There are some really exhilarating moments on Wrecking Ball as well. The trio of "Easy Money", "Shackled and Drawn" and "Death to My Hometown" remind me of bands like The Pogues and the punk meets irish gig aesthetic of late period Joe Strummer songs like "Johnny Appleseed". "Jack of All Trades" is a mournful waltz set to a cold unfeeling drum sample that lyrically verges on self-parody until it takes a sinister turn at the end. "Land of Hope and Dreams" is one of the best Springsteen songs of the past 15 years and its nice to have it on an official release, particularly in this new arrangement (that gets derailed at the end by the aforementioned Michele Moore's contribution).

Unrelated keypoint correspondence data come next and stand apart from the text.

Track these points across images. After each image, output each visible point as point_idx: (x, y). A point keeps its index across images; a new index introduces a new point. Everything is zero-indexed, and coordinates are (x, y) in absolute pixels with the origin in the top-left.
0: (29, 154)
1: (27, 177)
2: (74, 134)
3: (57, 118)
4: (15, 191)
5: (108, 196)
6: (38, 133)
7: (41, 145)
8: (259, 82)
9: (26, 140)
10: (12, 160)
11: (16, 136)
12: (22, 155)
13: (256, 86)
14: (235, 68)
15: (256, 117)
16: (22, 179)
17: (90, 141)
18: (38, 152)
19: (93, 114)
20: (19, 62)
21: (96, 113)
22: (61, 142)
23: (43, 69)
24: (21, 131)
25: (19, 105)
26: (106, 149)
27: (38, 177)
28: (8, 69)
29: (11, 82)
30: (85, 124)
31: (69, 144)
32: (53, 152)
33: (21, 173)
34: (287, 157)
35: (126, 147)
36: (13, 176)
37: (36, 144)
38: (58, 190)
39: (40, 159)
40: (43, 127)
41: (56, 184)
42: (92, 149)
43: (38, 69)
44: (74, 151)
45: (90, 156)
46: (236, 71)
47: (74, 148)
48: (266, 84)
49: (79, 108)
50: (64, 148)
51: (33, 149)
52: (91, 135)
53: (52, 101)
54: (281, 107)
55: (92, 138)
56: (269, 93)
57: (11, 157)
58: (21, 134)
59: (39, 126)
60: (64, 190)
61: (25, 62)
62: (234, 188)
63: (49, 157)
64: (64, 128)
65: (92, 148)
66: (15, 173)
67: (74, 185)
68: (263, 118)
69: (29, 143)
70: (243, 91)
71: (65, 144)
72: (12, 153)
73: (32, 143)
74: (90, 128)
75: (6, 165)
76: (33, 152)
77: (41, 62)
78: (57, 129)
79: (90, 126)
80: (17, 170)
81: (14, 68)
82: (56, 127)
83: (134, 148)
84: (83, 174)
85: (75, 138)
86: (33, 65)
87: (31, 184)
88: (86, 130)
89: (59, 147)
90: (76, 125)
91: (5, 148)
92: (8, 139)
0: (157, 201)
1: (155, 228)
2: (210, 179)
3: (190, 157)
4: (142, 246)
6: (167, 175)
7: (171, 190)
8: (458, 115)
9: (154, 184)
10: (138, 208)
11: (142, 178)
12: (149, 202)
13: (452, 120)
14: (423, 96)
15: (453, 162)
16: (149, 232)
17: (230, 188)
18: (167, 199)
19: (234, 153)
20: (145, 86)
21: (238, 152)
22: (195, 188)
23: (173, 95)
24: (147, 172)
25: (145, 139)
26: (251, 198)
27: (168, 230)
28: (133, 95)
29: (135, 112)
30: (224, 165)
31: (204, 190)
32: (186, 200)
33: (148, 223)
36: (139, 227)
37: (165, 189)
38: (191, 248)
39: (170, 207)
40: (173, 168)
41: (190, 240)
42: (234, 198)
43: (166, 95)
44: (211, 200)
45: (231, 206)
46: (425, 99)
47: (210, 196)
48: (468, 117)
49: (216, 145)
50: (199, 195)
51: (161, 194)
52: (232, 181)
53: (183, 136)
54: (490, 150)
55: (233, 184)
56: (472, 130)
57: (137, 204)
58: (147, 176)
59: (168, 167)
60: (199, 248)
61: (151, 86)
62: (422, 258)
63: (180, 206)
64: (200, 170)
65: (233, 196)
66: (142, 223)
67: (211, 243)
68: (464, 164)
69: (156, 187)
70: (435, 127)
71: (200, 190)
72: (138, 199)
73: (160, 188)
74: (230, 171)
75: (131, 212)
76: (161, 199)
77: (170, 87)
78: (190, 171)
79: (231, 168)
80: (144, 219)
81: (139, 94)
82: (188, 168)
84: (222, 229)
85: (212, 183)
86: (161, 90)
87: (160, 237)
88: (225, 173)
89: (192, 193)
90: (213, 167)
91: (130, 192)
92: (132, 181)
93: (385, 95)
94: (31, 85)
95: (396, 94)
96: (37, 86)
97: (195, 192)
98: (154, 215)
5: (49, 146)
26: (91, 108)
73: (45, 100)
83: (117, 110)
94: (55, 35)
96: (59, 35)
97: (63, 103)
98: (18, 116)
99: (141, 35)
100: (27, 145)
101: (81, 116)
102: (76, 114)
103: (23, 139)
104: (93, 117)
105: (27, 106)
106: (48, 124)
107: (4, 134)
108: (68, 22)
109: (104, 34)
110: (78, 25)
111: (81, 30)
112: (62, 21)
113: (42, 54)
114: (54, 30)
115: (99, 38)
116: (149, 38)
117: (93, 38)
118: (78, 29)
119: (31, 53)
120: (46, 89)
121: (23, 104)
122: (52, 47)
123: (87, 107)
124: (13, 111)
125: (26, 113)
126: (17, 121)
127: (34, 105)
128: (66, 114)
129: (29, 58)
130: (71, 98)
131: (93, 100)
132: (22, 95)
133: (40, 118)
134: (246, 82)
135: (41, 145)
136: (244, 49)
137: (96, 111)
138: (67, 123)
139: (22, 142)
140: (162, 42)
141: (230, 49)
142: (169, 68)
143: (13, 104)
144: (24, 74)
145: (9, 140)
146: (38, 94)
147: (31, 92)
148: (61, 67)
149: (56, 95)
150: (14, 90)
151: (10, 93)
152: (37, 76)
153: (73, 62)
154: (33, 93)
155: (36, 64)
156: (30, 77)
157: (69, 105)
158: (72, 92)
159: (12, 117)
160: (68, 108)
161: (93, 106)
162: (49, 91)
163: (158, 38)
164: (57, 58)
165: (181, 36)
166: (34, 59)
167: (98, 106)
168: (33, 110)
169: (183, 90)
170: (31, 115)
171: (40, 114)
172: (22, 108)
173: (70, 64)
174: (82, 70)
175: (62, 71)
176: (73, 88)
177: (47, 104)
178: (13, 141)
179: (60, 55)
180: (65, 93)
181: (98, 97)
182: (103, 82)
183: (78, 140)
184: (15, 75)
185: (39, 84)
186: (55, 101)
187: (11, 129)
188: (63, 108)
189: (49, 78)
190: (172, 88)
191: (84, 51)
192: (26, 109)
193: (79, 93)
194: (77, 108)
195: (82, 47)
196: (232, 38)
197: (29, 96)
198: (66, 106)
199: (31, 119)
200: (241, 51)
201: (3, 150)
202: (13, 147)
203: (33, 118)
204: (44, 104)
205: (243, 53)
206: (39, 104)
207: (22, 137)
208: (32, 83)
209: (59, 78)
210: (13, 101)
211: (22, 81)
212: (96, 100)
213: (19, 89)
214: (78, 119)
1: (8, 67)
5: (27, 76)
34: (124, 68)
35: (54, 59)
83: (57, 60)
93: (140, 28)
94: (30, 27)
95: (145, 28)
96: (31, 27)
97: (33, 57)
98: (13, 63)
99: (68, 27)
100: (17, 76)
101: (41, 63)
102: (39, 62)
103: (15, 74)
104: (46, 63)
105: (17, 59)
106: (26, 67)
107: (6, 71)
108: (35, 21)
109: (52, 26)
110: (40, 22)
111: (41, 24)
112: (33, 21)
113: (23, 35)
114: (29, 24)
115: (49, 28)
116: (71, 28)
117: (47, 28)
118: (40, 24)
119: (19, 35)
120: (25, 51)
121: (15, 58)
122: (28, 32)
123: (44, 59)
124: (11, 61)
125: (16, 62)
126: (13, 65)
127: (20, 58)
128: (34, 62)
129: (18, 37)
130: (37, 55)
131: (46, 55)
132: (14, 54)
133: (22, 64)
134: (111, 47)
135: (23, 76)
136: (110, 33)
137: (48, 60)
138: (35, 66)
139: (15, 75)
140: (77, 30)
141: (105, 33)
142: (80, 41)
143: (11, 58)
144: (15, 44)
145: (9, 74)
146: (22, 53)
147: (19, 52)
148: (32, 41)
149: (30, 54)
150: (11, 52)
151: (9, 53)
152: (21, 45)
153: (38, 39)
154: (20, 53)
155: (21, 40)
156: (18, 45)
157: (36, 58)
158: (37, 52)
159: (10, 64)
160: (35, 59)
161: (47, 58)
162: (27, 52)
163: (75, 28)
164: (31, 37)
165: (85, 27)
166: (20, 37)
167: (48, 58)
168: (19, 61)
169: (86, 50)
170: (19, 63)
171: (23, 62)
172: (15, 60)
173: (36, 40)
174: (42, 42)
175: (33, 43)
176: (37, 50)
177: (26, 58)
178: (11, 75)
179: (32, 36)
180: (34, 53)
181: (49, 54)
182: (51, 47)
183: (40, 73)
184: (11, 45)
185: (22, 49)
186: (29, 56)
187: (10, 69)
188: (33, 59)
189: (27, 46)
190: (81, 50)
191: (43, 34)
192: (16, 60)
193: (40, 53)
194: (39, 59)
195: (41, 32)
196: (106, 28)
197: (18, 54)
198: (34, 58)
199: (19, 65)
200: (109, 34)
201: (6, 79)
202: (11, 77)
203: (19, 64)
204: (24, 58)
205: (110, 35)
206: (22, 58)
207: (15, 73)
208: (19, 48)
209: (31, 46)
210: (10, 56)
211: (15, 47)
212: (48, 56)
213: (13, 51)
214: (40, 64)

Wrecking Ball is filled with references to the cyclical nature of life and history. In "Jack of All Trades" makes the observation that our current economic malaise has all "happened before, and it will happen again", in "Death to My Hometown" he cautions that the "robber barons" will return "just as sure as the rising sun and in "Wrecking Ball" he mentions that "hard times come, and hard times go, just to come again". Its my sense that with all of these observations, his use of folk music (using traditional folk instruments as well as archaic language and writing singable simplistic melodies) he seeks to cement the Guthrie -> Dylan -> Springsteen trajectory that many of his rock critic supporters have articulated. The thing is, it was never his lyrics or how his records sounded that made his talent comparable to Dylan's work. The real comparison was that like Dylan bringing folk music into a postmodern era - Springsteen fused the sounds of Phil Specter, Motown and Stax together and paired that sound, the treasured E Street sound, with lyrics with an implicit political consciousness and a distinctively punk ethos. Its a return to THAT Springsteen that fans have been pining for ever since the synth drenched pop of Born in the USA - and it might take a final revisiting of that sound to really cement Springsteen as a true peer of Bob Dylan. Not some flaccid re-airing of the folk music like his 2006 effort, We Shall Overcome: The Seeger Sessions, and certainly not some half assed "experiment" with Gospel and Hip-Hop like "Rocky Ground".
So check out Wrecking Ball when it hits Spotify and expect to hear something worth your attention - but not anything close to Bruce Springsteen's best work.